Finally uncovered! This is it! This is where the best online Scammers all learn the tricks of their trade. Let’s listen in on a classroom lesson in progress . . .
PROFESSOR: Alrighty, so this is Intro to Scheming 101, a freshman survey course specifically for online hoodwinks. If you’re looking for Credit Card Fraud or Elderly Duping, they’re not being offered this semester. Let’s get started. The first rule of thumb for Facebook is that women are getting wiser. No longer are they automatically accepting friend requests from handsome military officer types with profile pictures featuring an American flag background and holding a cute kitten. We think it’s because this just screams, “litter-box changing!” So now we’re recommending you become a well-built (inexplicably shirtless) widower with an eight-year-old son (brings out their maternal instinct, but not their diaper aversion) and have all of your interests related to mani/pedis.
PUPIL: What’s your opinion about just using the 3 B’s — busty, blonde, bikini–and scamming the men-folk?
PROFESSOR: If you can handle drag impersonations, go for it. Male Facebook users aren’t too picky these days. But we’re no longer advising stealing legit bosomy bombshell photos off of Google images because they’re cracking down on citing proper attribution. So if you wanted to avoid being sued, you’d need to state, “Hair Color by Clairol, Swimsuit by Nordstrom, and Body, Mind & Soul by Kate Upton.” It’s kinda a dead giveaway that it’s not really you.
PUPIL: Can you talk a little bit about hacking into their Facebook account and pretending to be them. I haven’t been able to quite understand what the advantages are to doing this?
PROFESSOR: Hijacking profiles? Well if you’re bored, it’s a ton of fun to make a crazy fake post about how all their smartypants kids are failing all their subjects and their daughter just got knocked-up. Or if they’ve been recently putting up 10th wedding anniversary weekend photos at a glitzy 5-Star hotel you could say, “OMG. Caught my husband in bed with housekeeping staff!” You might also unfriend all their followers so they look really unpopular. I saw a hand raised in the back. Yes?
PUPIL: So there’s no monetary gain with this impersonation shenanigan at all?

■ **DATA SEGMENT**:
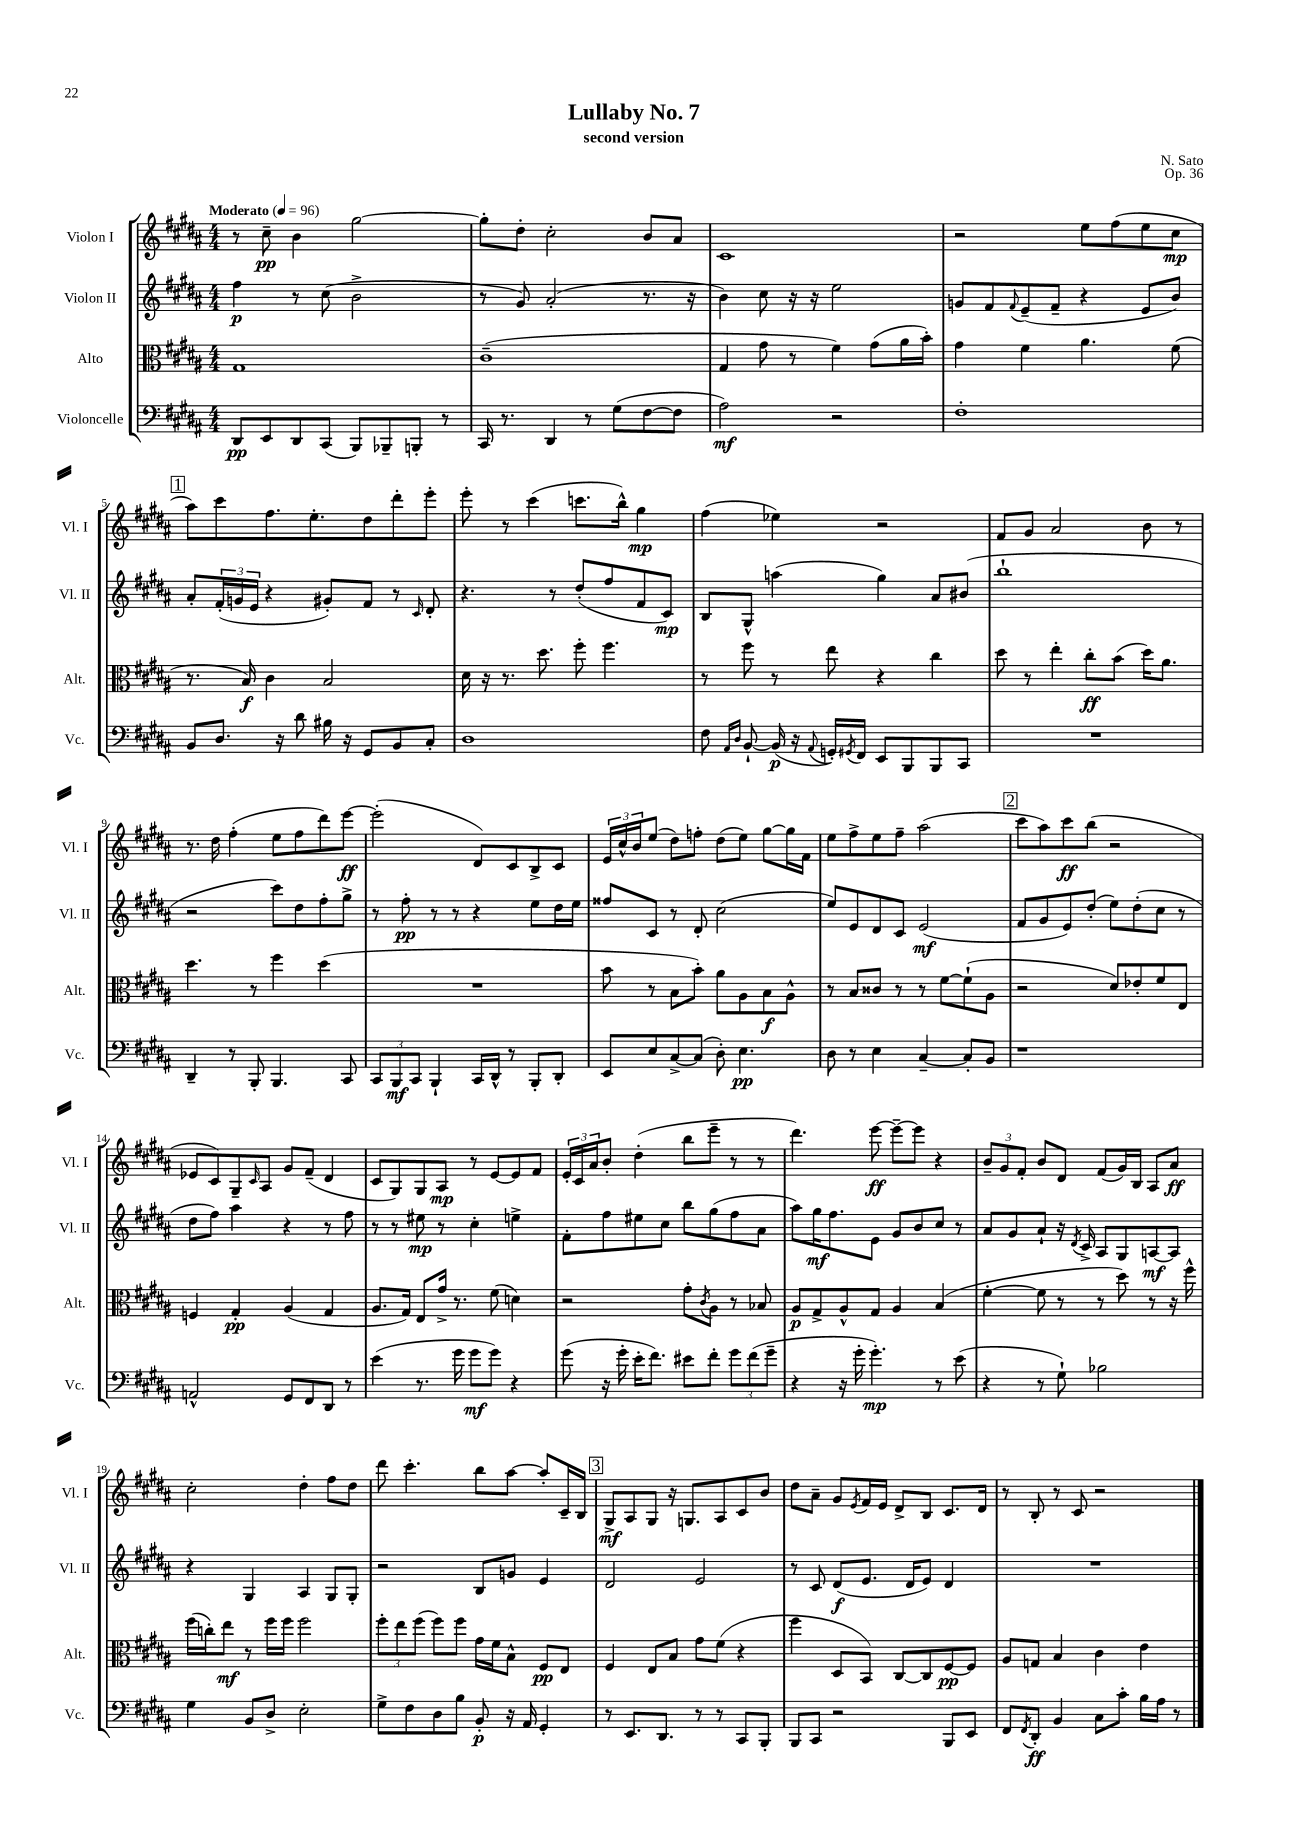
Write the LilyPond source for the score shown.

■ **GIVEN PROBLEM A**:
Answer these questions about the classroom skit on online scammers, using the text above the data:
(i) Which two courses does the professor say are not offered this semester?
(ii) What are the "3 B's" the pupil mentions?
(iii) How old is the son of the widower the professor suggests becoming?
■ **GIVEN PROBLEM B**: Write out the part of the classroom skit on online scammers starting at "PUPIL: Can you" and ending at "the back. Yes?".
■ **GIVEN PROBLEM C**: Write what comes next in the classroom skit on online scammers, picking up after its last line.

■ **EXERCISE RESULT A**:
(i) Credit Card Fraud and Elderly Duping
(ii) Busty, blonde, bikini
(iii) Eight years old

■ **EXERCISE RESULT B**:
PUPIL: Can you talk a little bit about hacking into their Facebook account and pretending to be them. I haven’t been able to quite understand what the advantages are to doing this?
PROFESSOR: Hijacking profiles? Well if you’re bored, it’s a ton of fun to make a crazy fake post about how all their smartypants kids are failing all their subjects and their daughter just got knocked-up. Or if they’ve been recently putting up 10th wedding anniversary weekend photos at a glitzy 5-Star hotel you could say, “OMG. Caught my husband in bed with housekeeping staff!” You might also unfriend all their followers so they look really unpopular. I saw a hand raised in the back. Yes?

■ **EXERCISE RESULT C**:
PROFESSOR: Absolutely not. Stick to Match.com for that. Here’s where you can screenshot someone else’s photos, hobbies, favorite foods, sexual preferences, and personality type results so when you show up on the actual date, ordering steak & lobster, and conveniently forgetting your wallet — they’ll be so upset at having to pay the bill, they won’t even notice you look nothing like who you said you were.
PROFESSOR: Moving on to email scamming. Nothing Nigerian is getting any results these days. That part of the world has lost all public empathy for its exotic sob stories. Even if you’re heir to millions, they’re just not sending their bank account numbers. But we’re seeing great things with Netflix suspension notices. Use this exact phrasing, “Oops! We were unable to validate your billing information for the next subscription cycle so we are terminating your account unless you click here and immediately update your method of payment.” And don’t forget there are two “M’s” in immediately. Studies show that opening with “Oops!” makes you appear friendly AND professional yet just as innocent and well-meaning as a blue-haired grandma with a run in her pantyhose.
PUPIL: (rubbing hands greedily together) So once they click anything in that email, we’re home free?
PROFESSOR: Yep! You can simply reel ’em in hook, line & sinker. Which reminds me, there’s a consensus in our industry to drop the “Ph” on “Phishing” and just spell it the regular old fashioned way — “fishing,” so remember that on your upcoming vocabulary quiz.
PUPIL: What advice can you dispense for sending effective e-cards?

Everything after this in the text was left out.